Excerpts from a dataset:
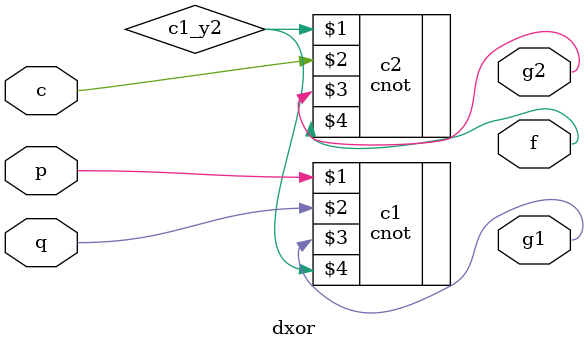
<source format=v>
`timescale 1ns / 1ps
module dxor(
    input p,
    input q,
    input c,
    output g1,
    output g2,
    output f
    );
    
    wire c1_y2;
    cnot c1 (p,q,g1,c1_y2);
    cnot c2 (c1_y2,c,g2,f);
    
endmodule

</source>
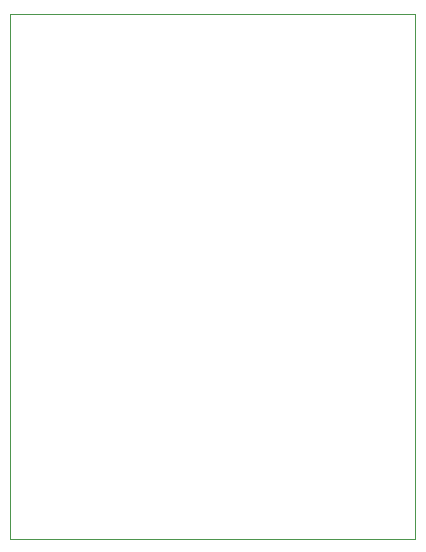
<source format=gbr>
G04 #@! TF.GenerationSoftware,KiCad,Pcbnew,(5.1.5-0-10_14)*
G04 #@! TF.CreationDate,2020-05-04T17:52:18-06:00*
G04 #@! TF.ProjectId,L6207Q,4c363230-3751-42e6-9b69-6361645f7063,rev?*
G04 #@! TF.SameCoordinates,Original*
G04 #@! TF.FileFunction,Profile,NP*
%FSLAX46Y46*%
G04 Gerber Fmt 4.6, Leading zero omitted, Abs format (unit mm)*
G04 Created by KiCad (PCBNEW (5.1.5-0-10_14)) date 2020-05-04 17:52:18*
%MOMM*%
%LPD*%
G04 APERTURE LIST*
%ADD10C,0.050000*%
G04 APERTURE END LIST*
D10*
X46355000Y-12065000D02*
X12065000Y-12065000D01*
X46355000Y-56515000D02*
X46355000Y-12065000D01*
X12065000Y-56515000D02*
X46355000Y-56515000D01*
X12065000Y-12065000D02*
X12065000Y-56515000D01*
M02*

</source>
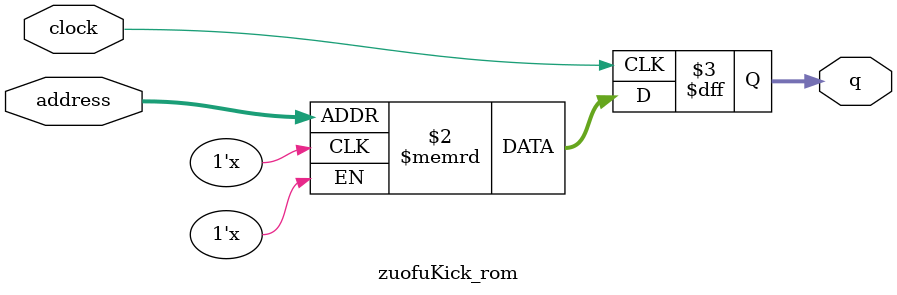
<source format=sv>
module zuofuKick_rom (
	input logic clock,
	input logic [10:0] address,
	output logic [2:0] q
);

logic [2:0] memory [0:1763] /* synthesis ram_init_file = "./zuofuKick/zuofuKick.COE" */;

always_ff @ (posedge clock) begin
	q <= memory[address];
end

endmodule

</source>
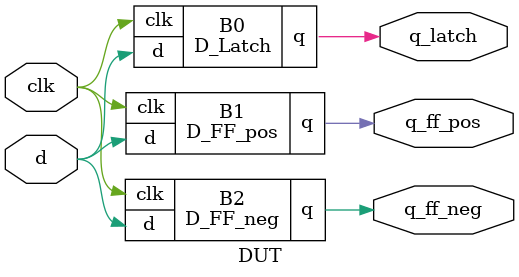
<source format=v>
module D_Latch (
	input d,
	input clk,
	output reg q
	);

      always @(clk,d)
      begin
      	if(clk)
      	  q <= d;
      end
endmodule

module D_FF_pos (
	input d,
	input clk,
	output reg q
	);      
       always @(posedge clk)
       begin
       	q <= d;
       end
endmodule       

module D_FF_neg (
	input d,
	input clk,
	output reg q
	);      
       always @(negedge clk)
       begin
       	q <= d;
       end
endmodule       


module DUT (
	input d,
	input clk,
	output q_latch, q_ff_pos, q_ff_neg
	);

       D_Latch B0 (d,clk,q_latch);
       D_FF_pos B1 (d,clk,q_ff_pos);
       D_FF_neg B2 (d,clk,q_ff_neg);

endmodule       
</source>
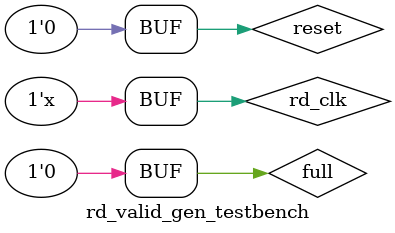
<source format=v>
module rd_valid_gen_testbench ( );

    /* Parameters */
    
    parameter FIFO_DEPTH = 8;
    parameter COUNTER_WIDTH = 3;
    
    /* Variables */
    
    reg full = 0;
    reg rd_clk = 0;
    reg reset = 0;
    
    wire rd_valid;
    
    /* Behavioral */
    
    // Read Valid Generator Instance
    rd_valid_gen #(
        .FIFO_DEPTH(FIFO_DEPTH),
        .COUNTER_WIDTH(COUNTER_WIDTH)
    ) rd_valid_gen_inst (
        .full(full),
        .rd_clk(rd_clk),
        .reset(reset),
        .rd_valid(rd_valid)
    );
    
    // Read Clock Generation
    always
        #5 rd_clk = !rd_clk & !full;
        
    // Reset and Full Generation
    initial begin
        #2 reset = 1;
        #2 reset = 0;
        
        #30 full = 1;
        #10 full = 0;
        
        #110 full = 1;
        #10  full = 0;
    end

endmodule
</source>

:: Problem details ::
For each record above, write out every line exactly and skip the pictures.

:: Written solution ::
<source format=v>
`timescale 1ns / 1ps
module dxor(
    input p,
    input q,
    input c,
    output g1,
    output g2,
    output f
    );
    
    wire c1_y2;
    cnot c1 (p,q,g1,c1_y2);
    cnot c2 (c1_y2,c,g2,f);
    
endmodule

</source>
<source format=gbr>
G04 #@! TF.GenerationSoftware,KiCad,Pcbnew,(5.1.5-0-10_14)*
G04 #@! TF.CreationDate,2020-05-04T17:52:18-06:00*
G04 #@! TF.ProjectId,L6207Q,4c363230-3751-42e6-9b69-6361645f7063,rev?*
G04 #@! TF.SameCoordinates,Original*
G04 #@! TF.FileFunction,Profile,NP*
%FSLAX46Y46*%
G04 Gerber Fmt 4.6, Leading zero omitted, Abs format (unit mm)*
G04 Created by KiCad (PCBNEW (5.1.5-0-10_14)) date 2020-05-04 17:52:18*
%MOMM*%
%LPD*%
G04 APERTURE LIST*
%ADD10C,0.050000*%
G04 APERTURE END LIST*
D10*
X46355000Y-12065000D02*
X12065000Y-12065000D01*
X46355000Y-56515000D02*
X46355000Y-12065000D01*
X12065000Y-56515000D02*
X46355000Y-56515000D01*
X12065000Y-12065000D02*
X12065000Y-56515000D01*
M02*

</source>
<source format=sv>
module zuofuKick_rom (
	input logic clock,
	input logic [10:0] address,
	output logic [2:0] q
);

logic [2:0] memory [0:1763] /* synthesis ram_init_file = "./zuofuKick/zuofuKick.COE" */;

always_ff @ (posedge clock) begin
	q <= memory[address];
end

endmodule

</source>
<source format=v>
module D_Latch (
	input d,
	input clk,
	output reg q
	);

      always @(clk,d)
      begin
      	if(clk)
      	  q <= d;
      end
endmodule

module D_FF_pos (
	input d,
	input clk,
	output reg q
	);      
       always @(posedge clk)
       begin
       	q <= d;
       end
endmodule       

module D_FF_neg (
	input d,
	input clk,
	output reg q
	);      
       always @(negedge clk)
       begin
       	q <= d;
       end
endmodule       


module DUT (
	input d,
	input clk,
	output q_latch, q_ff_pos, q_ff_neg
	);

       D_Latch B0 (d,clk,q_latch);
       D_FF_pos B1 (d,clk,q_ff_pos);
       D_FF_neg B2 (d,clk,q_ff_neg);

endmodule       
</source>
<source format=v>
module rd_valid_gen_testbench ( );

    /* Parameters */
    
    parameter FIFO_DEPTH = 8;
    parameter COUNTER_WIDTH = 3;
    
    /* Variables */
    
    reg full = 0;
    reg rd_clk = 0;
    reg reset = 0;
    
    wire rd_valid;
    
    /* Behavioral */
    
    // Read Valid Generator Instance
    rd_valid_gen #(
        .FIFO_DEPTH(FIFO_DEPTH),
        .COUNTER_WIDTH(COUNTER_WIDTH)
    ) rd_valid_gen_inst (
        .full(full),
        .rd_clk(rd_clk),
        .reset(reset),
        .rd_valid(rd_valid)
    );
    
    // Read Clock Generation
    always
        #5 rd_clk = !rd_clk & !full;
        
    // Reset and Full Generation
    initial begin
        #2 reset = 1;
        #2 reset = 0;
        
        #30 full = 1;
        #10 full = 0;
        
        #110 full = 1;
        #10  full = 0;
    end

endmodule
</source>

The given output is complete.